Copy out all lines bearing the word "collectionOptions" from the listing below.

● DATA EXTRACTS
--

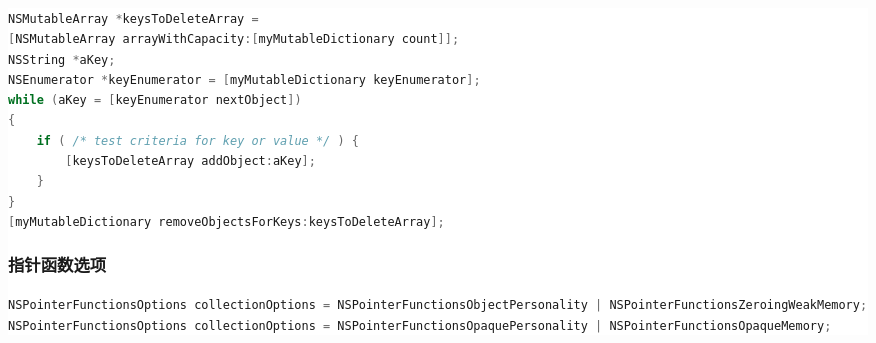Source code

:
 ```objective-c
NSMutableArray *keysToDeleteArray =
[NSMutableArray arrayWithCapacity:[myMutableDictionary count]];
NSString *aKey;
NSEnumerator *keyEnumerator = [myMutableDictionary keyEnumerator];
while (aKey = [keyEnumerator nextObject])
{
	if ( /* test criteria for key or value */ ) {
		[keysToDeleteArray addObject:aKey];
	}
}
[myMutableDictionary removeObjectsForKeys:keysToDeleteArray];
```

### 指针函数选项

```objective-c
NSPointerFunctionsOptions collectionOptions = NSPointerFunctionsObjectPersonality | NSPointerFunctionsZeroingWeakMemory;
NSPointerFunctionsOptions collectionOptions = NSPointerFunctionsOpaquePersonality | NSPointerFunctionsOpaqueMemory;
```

--

● EXERCISE ANSWER
NSPointerFunctionsOptions collectionOptions = NSPointerFunctionsObjectPersonality | NSPointerFunctionsZeroingWeakMemory;
NSPointerFunctionsOptions collectionOptions = NSPointerFunctionsOpaquePersonality | NSPointerFunctionsOpaqueMemory;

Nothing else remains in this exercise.